By any standard, it was a mild rebuke. But the idea that the Iranians are criticizing President Assad at all is remarkable when you consider some of their own Revolutionary Guards are helping the Syrian president in his crackdown:
Iran, Syria's closest ally, called on the government in Damascus to recognize its people's "legitimate" demands on Saturday, in the first such remarks to come from the Persian country since the five-month-old uprising against President Bashar al-Assad started.
Although the remarks, by Iran's foreign minister, Ali Akbar Salehi, were broad and did not call for Mr. Assad to step down, they were the first public sign of growing unease with the crisis in Syria - even as Iran has maintained an unyielding crackdown on its own dissenters.
Other governments in the region are increasingly worried that the crisis could spill beyond Syria's borders, especially given Mr. Assad's seeming determination to snuff out a resilient demonstration movement despite the cost in sectarian and social tensions. That violence continued on Saturday, as Syrian security forces opened fire on hundreds of demonstrators across the country, killing at least three people, according to activists.
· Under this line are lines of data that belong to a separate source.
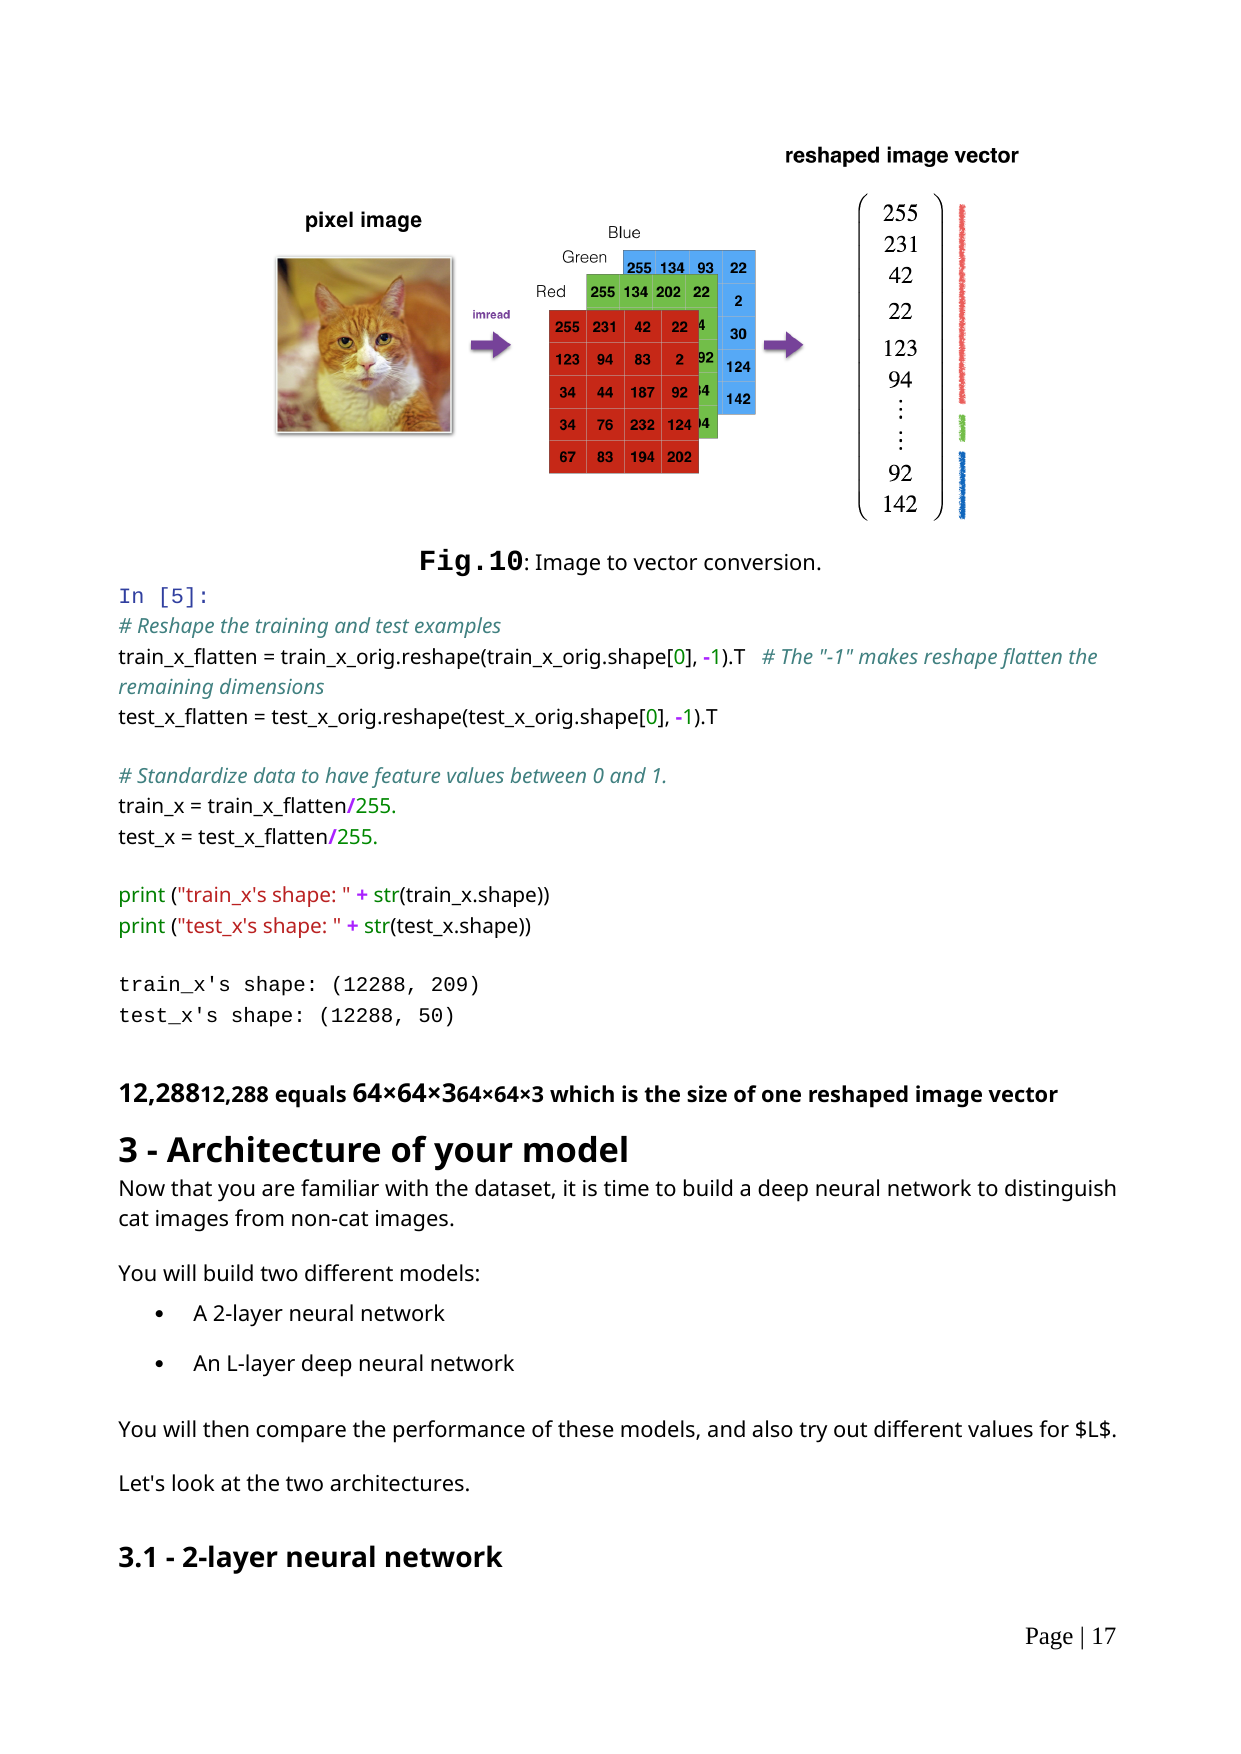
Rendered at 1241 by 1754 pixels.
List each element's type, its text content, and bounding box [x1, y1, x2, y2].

text test_x's shape: (12288, 50) [118, 998, 1122, 1028]
subtitle 3 - Architecture of your model [118, 1126, 1122, 1173]
text test_x = test_x_flatten/255. [118, 820, 1122, 850]
text test_x_flatten = test_x_orig.reshape(test_x_orig.shape[0], -1).T [118, 701, 1122, 731]
text In [5]: [118, 579, 1122, 610]
text train_x_flatten = train_x_orig.reshape(train_x_orig.shape[0], -1).T # The "-1" makes reshape flatten the remaining dimensions [118, 640, 1122, 701]
text ​ [118, 731, 1122, 759]
text print ("test_x's shape: " + str(test_x.shape)) [118, 909, 1122, 939]
text train_x's shape: (12288, 209) [118, 968, 1122, 998]
text Now that you are familiar with the dataset, it is time to build a deep neural network to distinguish cat images from non-cat images. [118, 1173, 1122, 1233]
text You will build two different models: [118, 1258, 1122, 1287]
subtitle 3.1 - 2-layer neural network [118, 1537, 1122, 1575]
list A 2-layer neural network [156, 1298, 1122, 1328]
text # Standardize data to have feature values between 0 and 1. [118, 759, 1122, 790]
text ​ [118, 939, 1122, 968]
text print ("train_x's shape: " + str(train_x.shape)) [118, 879, 1122, 909]
text You will then compare the performance of these models, and also try out different values for $L$. [118, 1414, 1122, 1443]
text # Reshape the training and test examples [118, 610, 1122, 640]
text Let's look at the two architectures. [118, 1468, 1122, 1498]
text ​ [118, 850, 1122, 879]
subtitle 12,28812,288 equals 64×64×364×64×3 which is the size of one reshaped image vector [118, 1075, 1122, 1110]
text train_x = train_x_flatten/255. [118, 790, 1122, 820]
list An L-layer deep neural network [156, 1348, 1122, 1378]
text Fig.10: Image to vector conversion. [118, 546, 1122, 579]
"The government should answer to the demands of its people, be it Syria, Yemen or other countries," Mr. Salehi was quoted by the ISNA news agency as saying. "The people of these nations have legitimate demands, and the governments should answer these demands as soon as possible."
No doubt the people of Iran are behind the protestors and unless they want demonstrators in their own streets, it made good sense to try and portray the government on the side of freedom without undermining Assad.
But this is a slippery slope. If Iranians take to the streets again, the government may be forced into ever more serious criticisms of the crackdown until they too are calling for Assad to leave.